What is expected: Extract, without alteration, each line from the start of the listing to the line bearing "0932 095 015".

Material supplied:
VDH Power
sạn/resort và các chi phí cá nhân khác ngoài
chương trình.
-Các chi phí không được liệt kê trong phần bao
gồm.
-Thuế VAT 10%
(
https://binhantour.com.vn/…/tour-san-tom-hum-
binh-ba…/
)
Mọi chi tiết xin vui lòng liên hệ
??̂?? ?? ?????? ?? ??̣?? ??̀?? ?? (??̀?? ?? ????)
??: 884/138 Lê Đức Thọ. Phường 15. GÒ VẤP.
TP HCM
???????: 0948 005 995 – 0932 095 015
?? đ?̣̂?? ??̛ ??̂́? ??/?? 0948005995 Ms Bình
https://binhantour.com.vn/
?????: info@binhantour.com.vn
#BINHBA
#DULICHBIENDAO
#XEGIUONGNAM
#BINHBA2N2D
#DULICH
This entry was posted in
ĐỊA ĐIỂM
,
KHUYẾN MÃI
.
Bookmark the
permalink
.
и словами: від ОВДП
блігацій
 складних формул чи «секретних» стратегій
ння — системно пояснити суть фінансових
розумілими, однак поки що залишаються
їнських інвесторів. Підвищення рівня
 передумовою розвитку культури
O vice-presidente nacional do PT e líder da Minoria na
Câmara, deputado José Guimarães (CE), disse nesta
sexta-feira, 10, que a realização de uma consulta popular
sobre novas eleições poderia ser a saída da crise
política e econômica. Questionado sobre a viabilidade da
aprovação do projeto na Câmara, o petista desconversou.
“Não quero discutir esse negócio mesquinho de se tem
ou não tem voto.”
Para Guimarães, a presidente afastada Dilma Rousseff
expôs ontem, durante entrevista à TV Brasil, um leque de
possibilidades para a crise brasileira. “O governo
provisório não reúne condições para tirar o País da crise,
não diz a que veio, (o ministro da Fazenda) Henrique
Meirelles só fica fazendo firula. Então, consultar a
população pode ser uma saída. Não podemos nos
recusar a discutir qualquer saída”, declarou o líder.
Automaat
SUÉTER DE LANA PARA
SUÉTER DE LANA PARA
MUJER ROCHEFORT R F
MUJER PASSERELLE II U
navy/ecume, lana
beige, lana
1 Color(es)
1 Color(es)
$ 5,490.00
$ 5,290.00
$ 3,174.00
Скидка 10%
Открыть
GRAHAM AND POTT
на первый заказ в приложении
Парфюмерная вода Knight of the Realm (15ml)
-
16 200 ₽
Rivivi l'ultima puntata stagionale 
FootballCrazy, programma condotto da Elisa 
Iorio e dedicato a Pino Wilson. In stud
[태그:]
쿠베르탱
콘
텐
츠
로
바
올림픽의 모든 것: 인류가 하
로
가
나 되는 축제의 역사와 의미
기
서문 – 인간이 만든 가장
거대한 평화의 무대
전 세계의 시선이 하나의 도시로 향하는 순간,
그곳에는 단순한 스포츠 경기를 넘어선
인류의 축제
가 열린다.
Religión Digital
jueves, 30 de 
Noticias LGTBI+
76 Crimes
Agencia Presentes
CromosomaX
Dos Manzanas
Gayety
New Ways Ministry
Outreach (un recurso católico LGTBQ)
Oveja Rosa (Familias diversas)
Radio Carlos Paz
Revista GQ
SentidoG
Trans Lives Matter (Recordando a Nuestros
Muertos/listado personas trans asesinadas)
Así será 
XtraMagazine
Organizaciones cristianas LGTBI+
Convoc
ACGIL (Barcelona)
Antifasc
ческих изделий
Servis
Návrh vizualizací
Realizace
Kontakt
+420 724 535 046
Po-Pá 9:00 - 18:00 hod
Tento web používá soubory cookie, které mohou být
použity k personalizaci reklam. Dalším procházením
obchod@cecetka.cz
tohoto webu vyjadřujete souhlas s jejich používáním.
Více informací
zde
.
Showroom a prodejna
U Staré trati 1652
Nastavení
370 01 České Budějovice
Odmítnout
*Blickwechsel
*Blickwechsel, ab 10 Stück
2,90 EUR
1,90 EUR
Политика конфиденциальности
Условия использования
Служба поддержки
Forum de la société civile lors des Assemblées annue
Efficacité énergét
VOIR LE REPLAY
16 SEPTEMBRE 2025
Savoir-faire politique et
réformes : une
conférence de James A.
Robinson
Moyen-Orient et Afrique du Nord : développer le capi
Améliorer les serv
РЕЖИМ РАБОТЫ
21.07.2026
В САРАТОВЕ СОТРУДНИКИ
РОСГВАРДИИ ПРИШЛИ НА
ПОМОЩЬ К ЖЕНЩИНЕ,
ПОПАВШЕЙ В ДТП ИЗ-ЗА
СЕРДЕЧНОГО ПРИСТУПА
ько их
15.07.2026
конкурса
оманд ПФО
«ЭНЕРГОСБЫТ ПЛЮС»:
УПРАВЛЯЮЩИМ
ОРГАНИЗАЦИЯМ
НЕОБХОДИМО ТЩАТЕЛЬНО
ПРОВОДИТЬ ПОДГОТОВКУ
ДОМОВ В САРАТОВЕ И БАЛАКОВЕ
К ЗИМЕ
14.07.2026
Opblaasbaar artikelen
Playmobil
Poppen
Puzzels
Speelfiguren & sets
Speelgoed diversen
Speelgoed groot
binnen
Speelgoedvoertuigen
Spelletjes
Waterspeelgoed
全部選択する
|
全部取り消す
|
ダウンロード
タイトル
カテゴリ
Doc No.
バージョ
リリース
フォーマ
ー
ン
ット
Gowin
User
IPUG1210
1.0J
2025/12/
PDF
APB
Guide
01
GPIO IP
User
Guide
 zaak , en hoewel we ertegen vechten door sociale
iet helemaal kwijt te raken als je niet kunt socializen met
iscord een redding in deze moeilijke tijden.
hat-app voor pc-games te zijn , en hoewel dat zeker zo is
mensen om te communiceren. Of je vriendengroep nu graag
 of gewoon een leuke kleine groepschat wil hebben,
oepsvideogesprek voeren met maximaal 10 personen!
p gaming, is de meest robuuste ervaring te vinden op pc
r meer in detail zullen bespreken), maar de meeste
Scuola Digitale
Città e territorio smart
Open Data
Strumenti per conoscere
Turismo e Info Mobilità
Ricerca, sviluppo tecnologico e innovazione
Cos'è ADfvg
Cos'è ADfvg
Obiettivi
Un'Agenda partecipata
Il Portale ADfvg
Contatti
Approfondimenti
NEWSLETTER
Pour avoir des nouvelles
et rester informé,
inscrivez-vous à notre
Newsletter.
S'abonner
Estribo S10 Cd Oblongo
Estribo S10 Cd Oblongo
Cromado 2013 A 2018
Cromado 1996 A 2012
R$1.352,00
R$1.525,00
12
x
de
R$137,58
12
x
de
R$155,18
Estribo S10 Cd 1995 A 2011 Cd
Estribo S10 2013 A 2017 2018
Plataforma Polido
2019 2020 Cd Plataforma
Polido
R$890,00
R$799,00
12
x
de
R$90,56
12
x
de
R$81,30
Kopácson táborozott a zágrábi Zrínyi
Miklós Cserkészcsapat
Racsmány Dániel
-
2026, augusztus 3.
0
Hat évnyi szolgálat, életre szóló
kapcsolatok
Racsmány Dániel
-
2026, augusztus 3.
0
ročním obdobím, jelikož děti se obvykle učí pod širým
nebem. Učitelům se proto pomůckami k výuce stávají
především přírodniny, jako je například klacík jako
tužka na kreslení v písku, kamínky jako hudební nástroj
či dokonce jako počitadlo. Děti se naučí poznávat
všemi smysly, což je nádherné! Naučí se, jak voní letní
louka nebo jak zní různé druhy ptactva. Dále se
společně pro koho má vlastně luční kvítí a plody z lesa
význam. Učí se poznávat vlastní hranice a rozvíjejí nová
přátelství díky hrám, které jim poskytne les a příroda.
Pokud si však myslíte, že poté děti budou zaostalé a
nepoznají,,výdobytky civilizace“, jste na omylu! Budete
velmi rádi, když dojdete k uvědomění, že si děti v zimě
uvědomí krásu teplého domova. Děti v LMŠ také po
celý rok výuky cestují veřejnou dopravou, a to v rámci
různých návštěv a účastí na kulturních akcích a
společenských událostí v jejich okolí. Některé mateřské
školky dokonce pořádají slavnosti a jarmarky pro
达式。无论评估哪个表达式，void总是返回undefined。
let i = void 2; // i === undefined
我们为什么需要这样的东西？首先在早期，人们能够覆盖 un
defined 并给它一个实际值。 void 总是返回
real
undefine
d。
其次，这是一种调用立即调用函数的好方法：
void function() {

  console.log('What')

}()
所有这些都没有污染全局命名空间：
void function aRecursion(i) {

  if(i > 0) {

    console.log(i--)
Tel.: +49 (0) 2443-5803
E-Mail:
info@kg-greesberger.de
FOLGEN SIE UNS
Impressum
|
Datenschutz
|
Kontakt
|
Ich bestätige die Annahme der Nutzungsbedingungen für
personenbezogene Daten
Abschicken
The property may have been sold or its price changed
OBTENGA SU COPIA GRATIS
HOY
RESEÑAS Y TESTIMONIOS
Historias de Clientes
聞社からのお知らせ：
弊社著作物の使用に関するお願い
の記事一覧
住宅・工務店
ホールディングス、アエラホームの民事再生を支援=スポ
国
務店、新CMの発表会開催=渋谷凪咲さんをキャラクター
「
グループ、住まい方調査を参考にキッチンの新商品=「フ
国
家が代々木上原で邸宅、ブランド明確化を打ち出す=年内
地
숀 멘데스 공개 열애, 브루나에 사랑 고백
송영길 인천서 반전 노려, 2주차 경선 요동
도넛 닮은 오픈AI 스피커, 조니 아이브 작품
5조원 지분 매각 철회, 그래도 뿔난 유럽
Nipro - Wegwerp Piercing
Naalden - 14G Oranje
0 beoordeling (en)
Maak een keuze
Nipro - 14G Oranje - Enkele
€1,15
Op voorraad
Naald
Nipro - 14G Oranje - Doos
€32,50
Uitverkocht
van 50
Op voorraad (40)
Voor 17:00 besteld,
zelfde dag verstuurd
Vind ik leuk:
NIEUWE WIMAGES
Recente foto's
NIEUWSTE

Output below:
VDH Power
sạn/resort và các chi phí cá nhân khác ngoài
chương trình.
-Các chi phí không được liệt kê trong phần bao
gồm.
-Thuế VAT 10%
(
https://binhantour.com.vn/…/tour-san-tom-hum-
binh-ba…/
)
Mọi chi tiết xin vui lòng liên hệ
??̂?? ?? ?????? ?? ??̣?? ??̀?? ?? (??̀?? ?? ????)
??: 884/138 Lê Đức Thọ. Phường 15. GÒ VẤP.
TP HCM
???????: 0948 005 995 – 0932 095 015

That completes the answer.